What’s more, New York licensure policies restrict certified professional midwives, one of three types of midwifery designations, from practicing in the state. Research shows that states that better integrate midwifery into their health care systems have less mortality and morbidity. New York is one of 14 states without a professional midwife licensure process.
Cuomo’s updated executive order that allowed out-of-state midwives to practice legally in New York didn’t specifically extend to the hundreds of professional midwives already here. While the Birth Rights Bar Association’s interpretation of the update allowed for certified professional midwives licensed in other states to legally practice in New York during the emergency period, many professional midwives like Carmen Mojica didn’t want to put themselves in legal jeopardy. In his final years, Cuomo brought felony charges against three certified professional midwives for “unauthorized practice of a profession” throughout the state. Despite what many birth workers described as an urgent need for more midwives in their marginalized NYC communities, without explicit legal protections, certified professional midwives were too afraid to practice.
Instead of waiting for a new executive order, Mojica and other advocates worked with legislators to introduce a bill that allows professional midwives to practice in their communities. It’s currently laid over in committee. For Mojica, certified professional midwives “want to practice, but we also want to increase access.”
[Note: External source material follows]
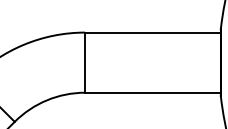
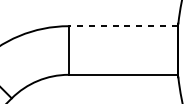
line: (152, 32) -> (123, 26), solid -> dashed

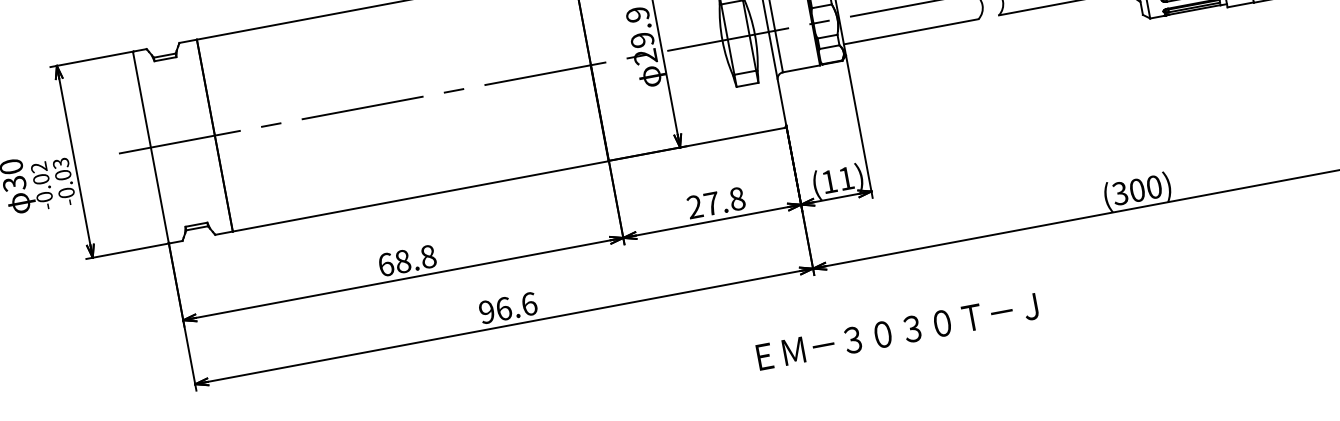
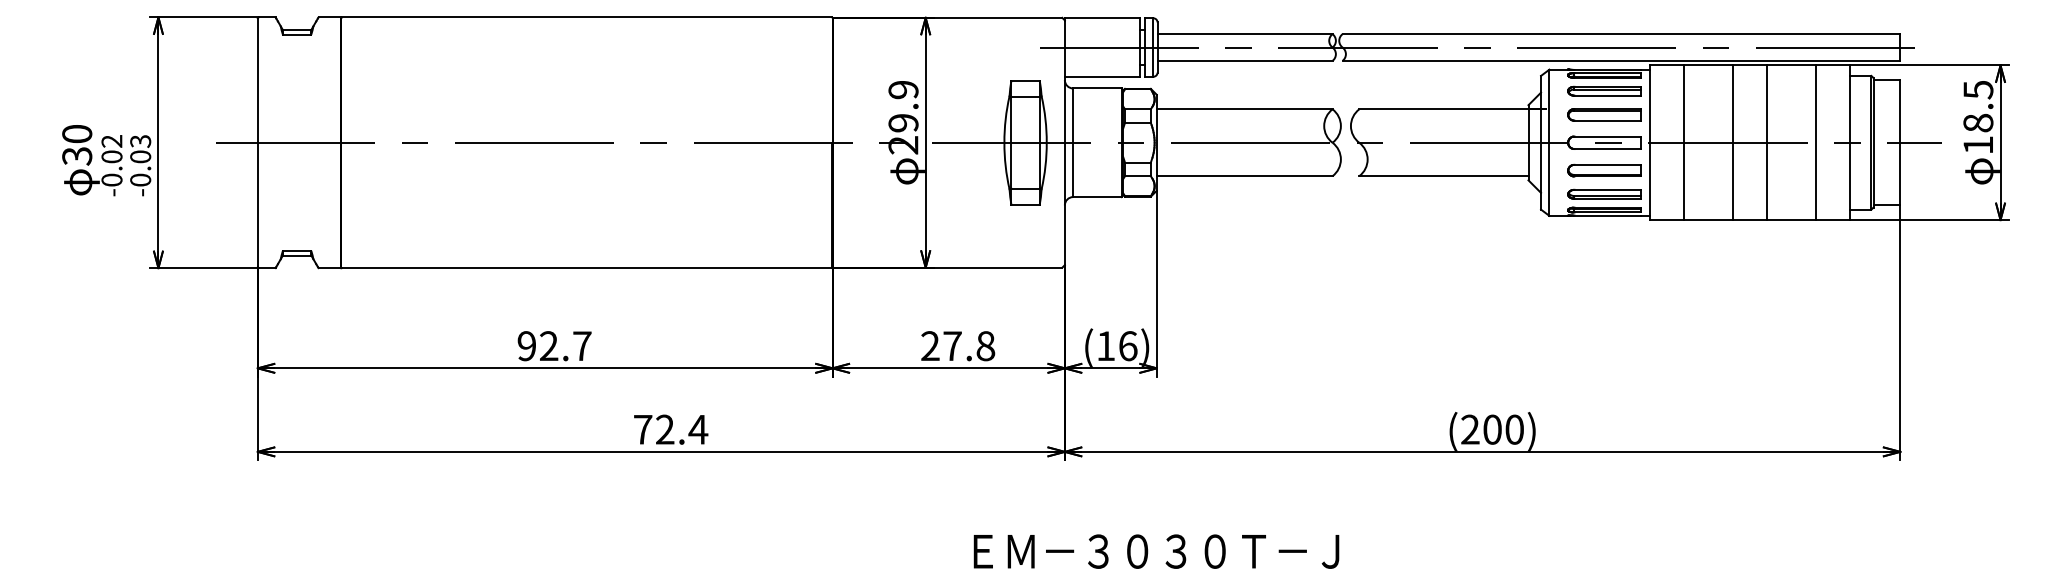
text: (846, 178) -> (1128, 346), (11) -> (16)
text: (1119, 193) -> (1469, 429), (300) -> (200)
text: (407, 261) -> (554, 346), 68.8 -> 92.7
text: (508, 307) -> (671, 429), 96.6 -> 72.4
In April 2020, New York’s COVID-19 Maternity Task Force released recommendations that enabled the state’s department of health to issue a revised certificate of need — as part of a pitch to expedite licenses for new midwifery-led birth centers. Cuomo celebrated the state’s approval of two temporary birth centers under the new guidelines, both of which were extensions of previously licensed facilities and physician-led.
This licensing process is still prohibitively time and cost burdensome for midwives. Staff at one of the locations had to stop attending births in March. And the New York State Department of Health confirmed that no additional birth centers have opened under the new guidelines.
On May 20th, after months of organizing with fellow community members, advocates succeeded in getting midwifery-led birth center legislation passed through the State Senate. The bill passed with unanimous support. But Cuomo never signed the legislation into law.
In a statement provided to WNYC/Gothamist, Gov. Hochul’s office said that it is “committed to addressing the maternal mortality crisis and closing disparities in pregnancy-related care, and we are exploring all options, including legislation, to deliver solutions.”
The spokesperson didn’t specify which legislative solutions the Governor supports, specifically.
Eric Adams, the Democratic candidate for New York City mayor, made his proposal for citywide access to full spectrum doula care a cornerstone of his health care policy platform during his primary race. New Yorkers will have to wait and see if he will follow through on this campaign promise if elected. His Republican opponent, Curtis Sliwa, hasn’t made any maternal health policy proposals public. WNYC/Gothamist has reached out to the Sliwa campaign to inquire but has yet to receive a response.